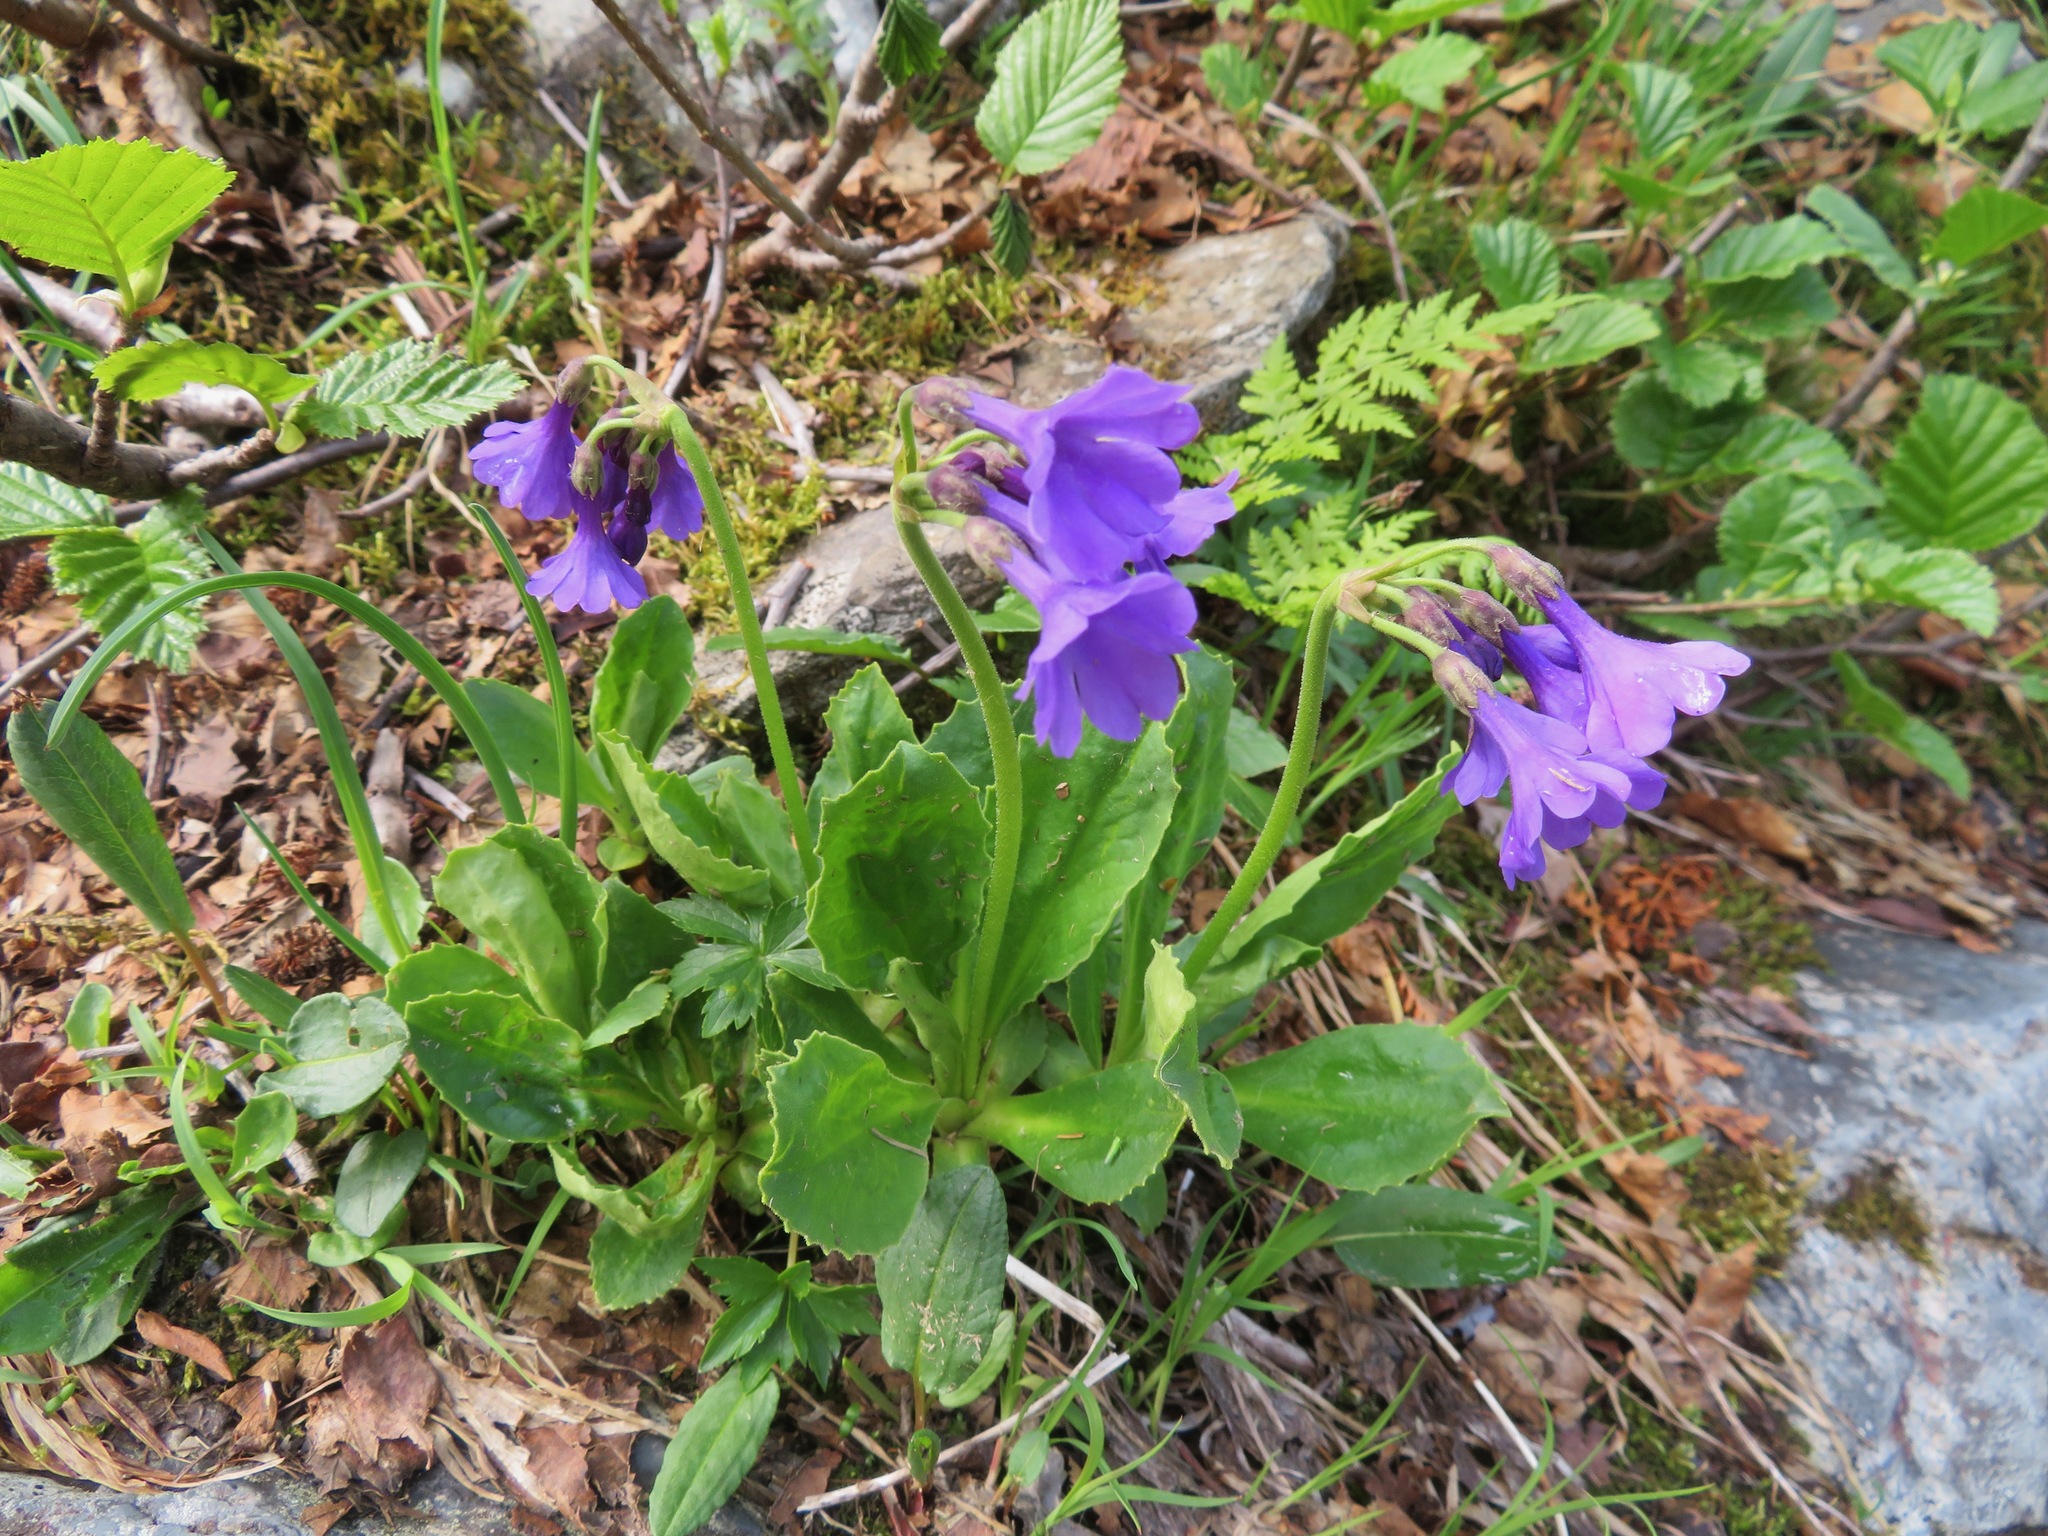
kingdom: Plantae
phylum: Tracheophyta
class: Magnoliopsida
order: Ericales
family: Primulaceae
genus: Primula
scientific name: Primula latifolia
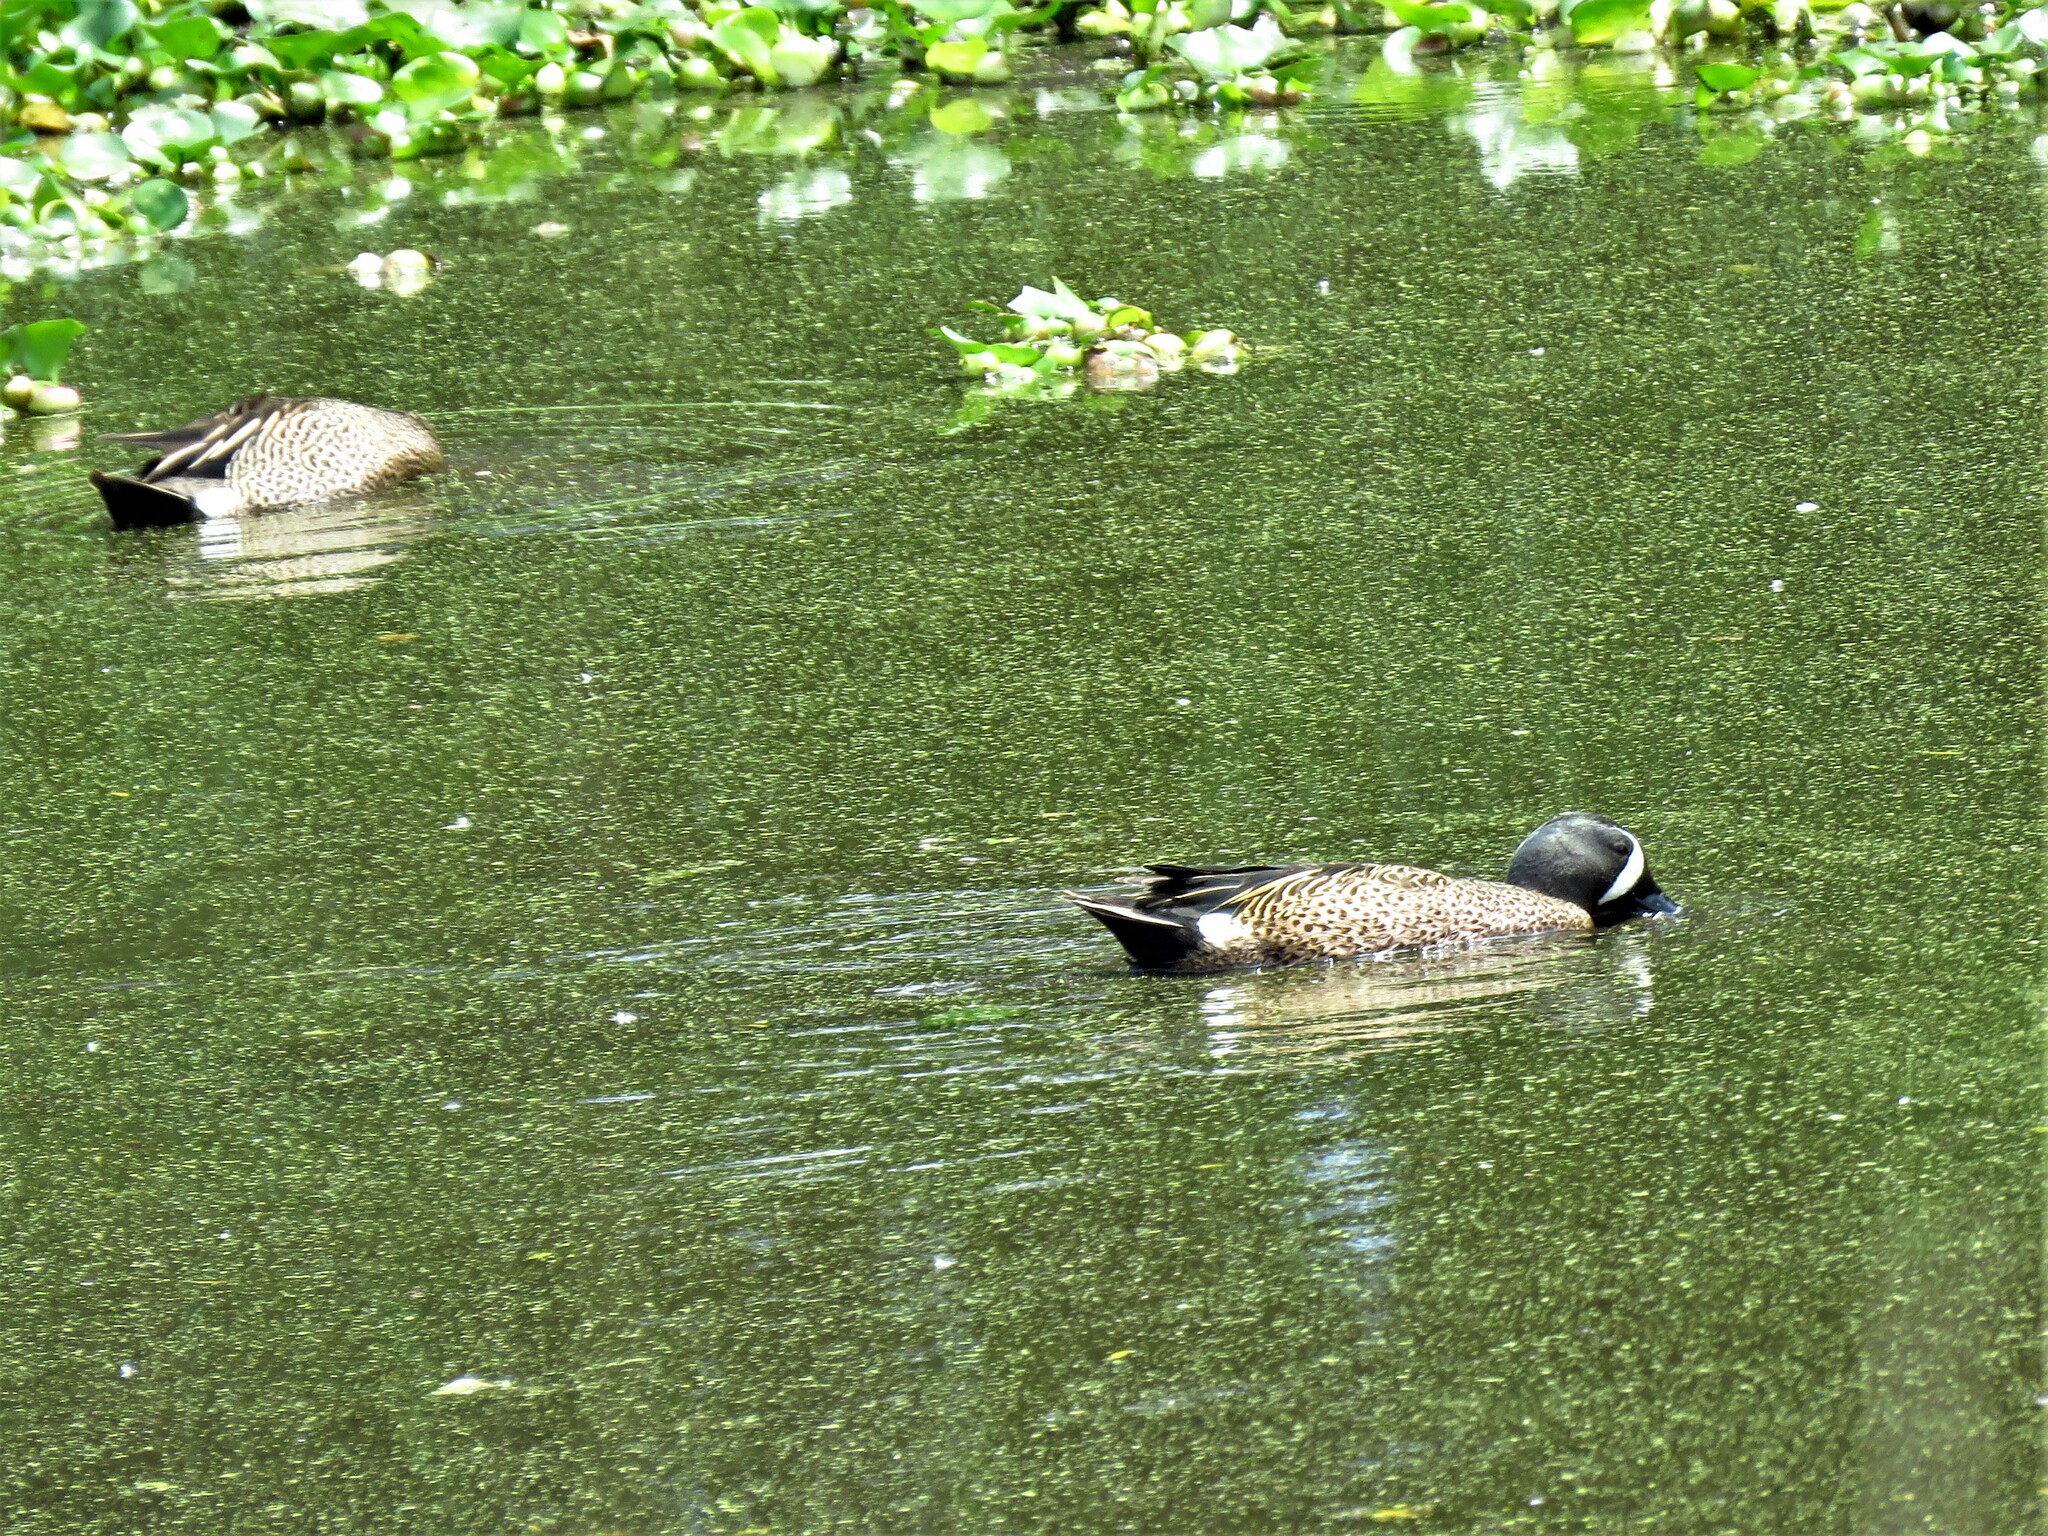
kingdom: Animalia
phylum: Chordata
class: Aves
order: Anseriformes
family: Anatidae
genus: Spatula
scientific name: Spatula discors
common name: Blue-winged teal
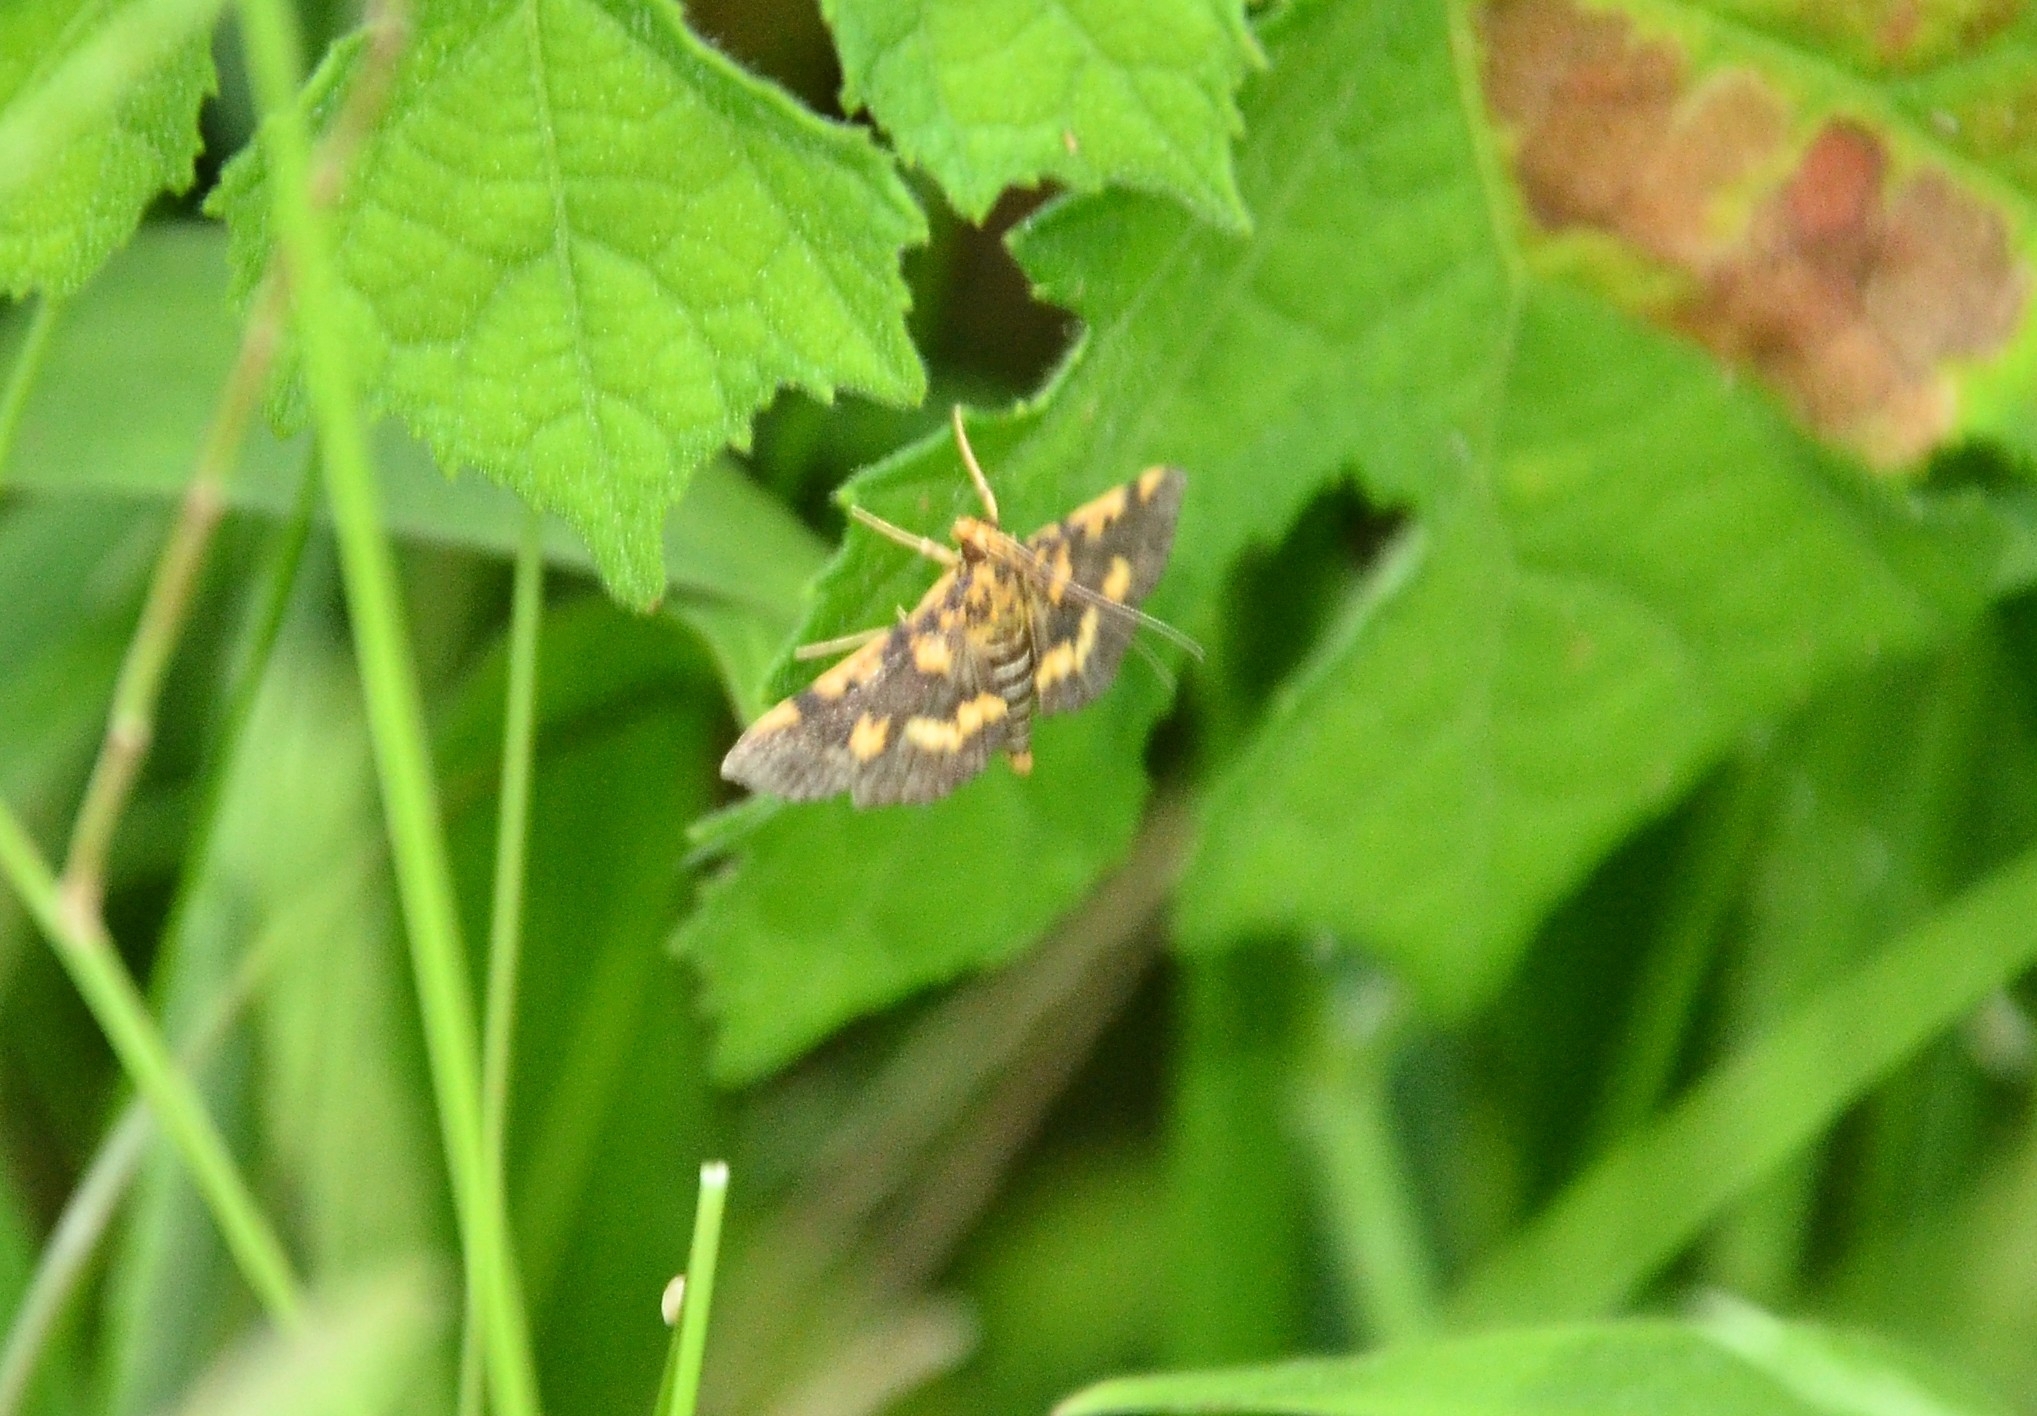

━━━━━━━━

— REQUEST —
Please print the data lines from the line with "phylum: Chordata" up to and including the last line of the data, without the pictures.

— IN RESPONSE —
phylum: Chordata
class: Aves
order: Anseriformes
family: Anatidae
genus: Spatula
scientific name: Spatula discors
common name: Blue-winged teal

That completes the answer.